**Exercise directions:** Render each line of the records below as a numbered list. Omit blank lines and exclude the pictures.

----- Input for this task

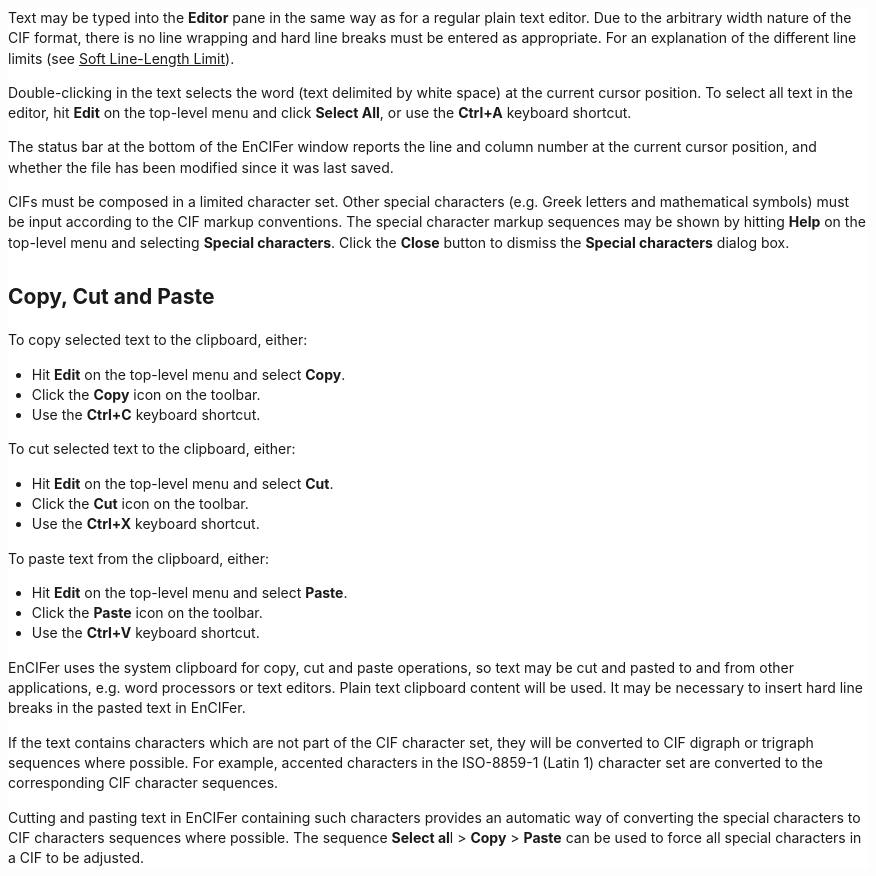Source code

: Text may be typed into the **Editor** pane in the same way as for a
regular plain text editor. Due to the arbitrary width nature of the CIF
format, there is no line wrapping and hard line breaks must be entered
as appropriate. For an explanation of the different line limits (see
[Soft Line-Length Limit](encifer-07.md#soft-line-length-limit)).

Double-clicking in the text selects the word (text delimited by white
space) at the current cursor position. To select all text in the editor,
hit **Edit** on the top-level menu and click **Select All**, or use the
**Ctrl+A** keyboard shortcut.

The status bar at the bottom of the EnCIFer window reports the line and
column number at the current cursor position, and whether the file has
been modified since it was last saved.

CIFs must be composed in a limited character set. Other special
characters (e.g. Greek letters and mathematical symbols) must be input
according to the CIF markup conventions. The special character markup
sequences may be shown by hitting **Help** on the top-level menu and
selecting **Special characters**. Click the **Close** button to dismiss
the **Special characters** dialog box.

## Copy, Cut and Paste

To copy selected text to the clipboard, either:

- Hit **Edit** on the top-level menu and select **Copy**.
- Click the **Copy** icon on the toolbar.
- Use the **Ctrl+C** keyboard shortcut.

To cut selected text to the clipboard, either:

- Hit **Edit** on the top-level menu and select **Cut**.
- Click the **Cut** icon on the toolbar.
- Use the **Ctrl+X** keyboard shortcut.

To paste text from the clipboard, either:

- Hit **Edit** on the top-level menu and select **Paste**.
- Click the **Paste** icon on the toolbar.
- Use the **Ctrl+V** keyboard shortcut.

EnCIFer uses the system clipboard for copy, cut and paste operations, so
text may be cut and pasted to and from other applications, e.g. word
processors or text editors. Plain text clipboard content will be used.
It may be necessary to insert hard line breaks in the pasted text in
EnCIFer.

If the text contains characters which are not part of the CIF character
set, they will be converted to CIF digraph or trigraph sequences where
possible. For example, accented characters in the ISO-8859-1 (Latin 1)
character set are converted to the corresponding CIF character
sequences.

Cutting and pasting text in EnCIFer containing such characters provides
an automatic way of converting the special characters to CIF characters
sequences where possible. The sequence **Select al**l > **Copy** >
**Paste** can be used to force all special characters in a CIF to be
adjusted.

----------

**Solution:**
1. Source code
2. : Text may be typed into the **Editor** pane in the same way as for a
3. regular plain text editor. Due to the arbitrary width nature of the CIF
4. format, there is no line wrapping and hard line breaks must be entered
5. as appropriate. For an explanation of the different line limits (see
6. [Soft Line-Length Limit](encifer-07.md#soft-line-length-limit)).
7. Double-clicking in the text selects the word (text delimited by white
8. space) at the current cursor position. To select all text in the editor,
9. hit **Edit** on the top-level menu and click **Select All**, or use the
10. **Ctrl+A** keyboard shortcut.
11. The status bar at the bottom of the EnCIFer window reports the line and
12. column number at the current cursor position, and whether the file has
13. been modified since it was last saved.
14. CIFs must be composed in a limited character set. Other special
15. characters (e.g. Greek letters and mathematical symbols) must be input
16. according to the CIF markup conventions. The special character markup
17. sequences may be shown by hitting **Help** on the top-level menu and
18. selecting **Special characters**. Click the **Close** button to dismiss
19. the **Special characters** dialog box.
20. ## Copy, Cut and Paste
21. To copy selected text to the clipboard, either:
22. - Hit **Edit** on the top-level menu and select **Copy**.
23. - Click the **Copy** icon on the toolbar.
24. - Use the **Ctrl+C** keyboard shortcut.
25. To cut selected text to the clipboard, either:
26. - Hit **Edit** on the top-level menu and select **Cut**.
27. - Click the **Cut** icon on the toolbar.
28. - Use the **Ctrl+X** keyboard shortcut.
29. To paste text from the clipboard, either:
30. - Hit **Edit** on the top-level menu and select **Paste**.
31. - Click the **Paste** icon on the toolbar.
32. - Use the **Ctrl+V** keyboard shortcut.
33. EnCIFer uses the system clipboard for copy, cut and paste operations, so
34. text may be cut and pasted to and from other applications, e.g. word
35. processors or text editors. Plain text clipboard content will be used.
36. It may be necessary to insert hard line breaks in the pasted text in
37. EnCIFer.
38. If the text contains characters which are not part of the CIF character
39. set, they will be converted to CIF digraph or trigraph sequences where
40. possible. For example, accented characters in the ISO-8859-1 (Latin 1)
41. character set are converted to the corresponding CIF character
42. sequences.
43. Cutting and pasting text in EnCIFer containing such characters provides
44. an automatic way of converting the special characters to CIF characters
45. sequences where possible. The sequence **Select al**l > **Copy** >
46. **Paste** can be used to force all special characters in a CIF to be
47. adjusted.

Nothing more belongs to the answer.